▶ **To-do item**
For every record here, output an exact copy.

------------------------------------------------

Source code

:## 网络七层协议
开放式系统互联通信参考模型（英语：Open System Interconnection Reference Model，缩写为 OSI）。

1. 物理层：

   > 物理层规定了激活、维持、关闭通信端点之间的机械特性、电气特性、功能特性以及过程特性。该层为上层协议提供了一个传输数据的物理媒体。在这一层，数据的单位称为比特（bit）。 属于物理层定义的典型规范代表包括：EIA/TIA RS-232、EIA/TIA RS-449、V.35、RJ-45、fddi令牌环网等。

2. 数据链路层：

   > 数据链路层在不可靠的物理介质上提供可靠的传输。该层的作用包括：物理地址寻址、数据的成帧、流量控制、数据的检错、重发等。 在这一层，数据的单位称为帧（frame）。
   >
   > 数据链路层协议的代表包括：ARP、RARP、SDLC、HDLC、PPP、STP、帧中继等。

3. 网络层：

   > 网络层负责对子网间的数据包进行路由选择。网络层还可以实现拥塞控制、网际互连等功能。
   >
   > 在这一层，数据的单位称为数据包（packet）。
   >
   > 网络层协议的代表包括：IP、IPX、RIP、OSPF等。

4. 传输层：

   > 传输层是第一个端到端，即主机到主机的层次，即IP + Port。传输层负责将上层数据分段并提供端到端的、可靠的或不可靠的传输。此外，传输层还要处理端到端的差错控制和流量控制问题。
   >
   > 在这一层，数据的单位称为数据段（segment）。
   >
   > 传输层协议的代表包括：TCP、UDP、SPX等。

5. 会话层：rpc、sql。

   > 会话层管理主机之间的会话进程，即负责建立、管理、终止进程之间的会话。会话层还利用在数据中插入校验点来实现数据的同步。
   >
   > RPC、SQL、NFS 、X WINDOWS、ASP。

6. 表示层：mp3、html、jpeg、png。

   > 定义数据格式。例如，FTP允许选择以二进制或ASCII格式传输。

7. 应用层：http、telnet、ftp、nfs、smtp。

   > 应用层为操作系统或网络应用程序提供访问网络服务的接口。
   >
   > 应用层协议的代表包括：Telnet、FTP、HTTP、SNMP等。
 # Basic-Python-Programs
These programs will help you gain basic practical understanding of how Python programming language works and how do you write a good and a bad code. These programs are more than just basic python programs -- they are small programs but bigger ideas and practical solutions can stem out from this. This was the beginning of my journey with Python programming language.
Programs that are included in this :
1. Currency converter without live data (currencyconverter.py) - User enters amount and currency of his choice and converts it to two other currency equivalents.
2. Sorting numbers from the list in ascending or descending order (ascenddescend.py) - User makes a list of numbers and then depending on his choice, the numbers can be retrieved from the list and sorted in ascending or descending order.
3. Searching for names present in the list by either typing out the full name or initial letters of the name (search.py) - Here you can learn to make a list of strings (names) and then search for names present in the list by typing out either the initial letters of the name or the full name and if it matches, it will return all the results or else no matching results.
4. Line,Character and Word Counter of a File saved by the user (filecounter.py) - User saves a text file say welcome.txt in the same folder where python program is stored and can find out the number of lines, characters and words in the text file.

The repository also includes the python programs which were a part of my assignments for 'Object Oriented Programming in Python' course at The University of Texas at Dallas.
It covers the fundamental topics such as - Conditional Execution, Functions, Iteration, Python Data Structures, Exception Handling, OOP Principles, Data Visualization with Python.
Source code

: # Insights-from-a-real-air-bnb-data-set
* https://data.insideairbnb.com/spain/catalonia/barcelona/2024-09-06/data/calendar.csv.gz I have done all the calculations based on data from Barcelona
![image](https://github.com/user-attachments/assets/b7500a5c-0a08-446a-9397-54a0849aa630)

------------------------------------------------

▶ **Solution to this problem**
Source code

:## 网络七层协议
开放式系统互联通信参考模型（英语：Open System Interconnection Reference Model，缩写为 OSI）。

1. 物理层：

   > 物理层规定了激活、维持、关闭通信端点之间的机械特性、电气特性、功能特性以及过程特性。该层为上层协议提供了一个传输数据的物理媒体。在这一层，数据的单位称为比特（bit）。 属于物理层定义的典型规范代表包括：EIA/TIA RS-232、EIA/TIA RS-449、V.35、RJ-45、fddi令牌环网等。

2. 数据链路层：

   > 数据链路层在不可靠的物理介质上提供可靠的传输。该层的作用包括：物理地址寻址、数据的成帧、流量控制、数据的检错、重发等。 在这一层，数据的单位称为帧（frame）。
   >
   > 数据链路层协议的代表包括：ARP、RARP、SDLC、HDLC、PPP、STP、帧中继等。

3. 网络层：

   > 网络层负责对子网间的数据包进行路由选择。网络层还可以实现拥塞控制、网际互连等功能。
   >
   > 在这一层，数据的单位称为数据包（packet）。
   >
   > 网络层协议的代表包括：IP、IPX、RIP、OSPF等。

4. 传输层：

   > 传输层是第一个端到端，即主机到主机的层次，即IP + Port。传输层负责将上层数据分段并提供端到端的、可靠的或不可靠的传输。此外，传输层还要处理端到端的差错控制和流量控制问题。
   >
   > 在这一层，数据的单位称为数据段（segment）。
   >
   > 传输层协议的代表包括：TCP、UDP、SPX等。

5. 会话层：rpc、sql。

   > 会话层管理主机之间的会话进程，即负责建立、管理、终止进程之间的会话。会话层还利用在数据中插入校验点来实现数据的同步。
   >
   > RPC、SQL、NFS 、X WINDOWS、ASP。

6. 表示层：mp3、html、jpeg、png。

   > 定义数据格式。例如，FTP允许选择以二进制或ASCII格式传输。

7. 应用层：http、telnet、ftp、nfs、smtp。

   > 应用层为操作系统或网络应用程序提供访问网络服务的接口。
   >
   > 应用层协议的代表包括：Telnet、FTP、HTTP、SNMP等。
 # Basic-Python-Programs
These programs will help you gain basic practical understanding of how Python programming language works and how do you write a good and a bad code. These programs are more than just basic python programs -- they are small programs but bigger ideas and practical solutions can stem out from this. This was the beginning of my journey with Python programming language.
Programs that are included in this :
1. Currency converter without live data (currencyconverter.py) - User enters amount and currency of his choice and converts it to two other currency equivalents.
2. Sorting numbers from the list in ascending or descending order (ascenddescend.py) - User makes a list of numbers and then depending on his choice, the numbers can be retrieved from the list and sorted in ascending or descending order.
3. Searching for names present in the list by either typing out the full name or initial letters of the name (search.py) - Here you can learn to make a list of strings (names) and then search for names present in the list by typing out either the initial letters of the name or the full name and if it matches, it will return all the results or else no matching results.
4. Line,Character and Word Counter of a File saved by the user (filecounter.py) - User saves a text file say welcome.txt in the same folder where python program is stored and can find out the number of lines, characters and words in the text file.

The repository also includes the python programs which were a part of my assignments for 'Object Oriented Programming in Python' course at The University of Texas at Dallas.
It covers the fundamental topics such as - Conditional Execution, Functions, Iteration, Python Data Structures, Exception Handling, OOP Principles, Data Visualization with Python.
Source code

: # Insights-from-a-real-air-bnb-data-set
* https://data.insideairbnb.com/spain/catalonia/barcelona/2024-09-06/data/calendar.csv.gz I have done all the calculations based on data from Barcelona
![image](https://github.com/user-attachments/assets/b7500a5c-0a08-446a-9397-54a0849aa630)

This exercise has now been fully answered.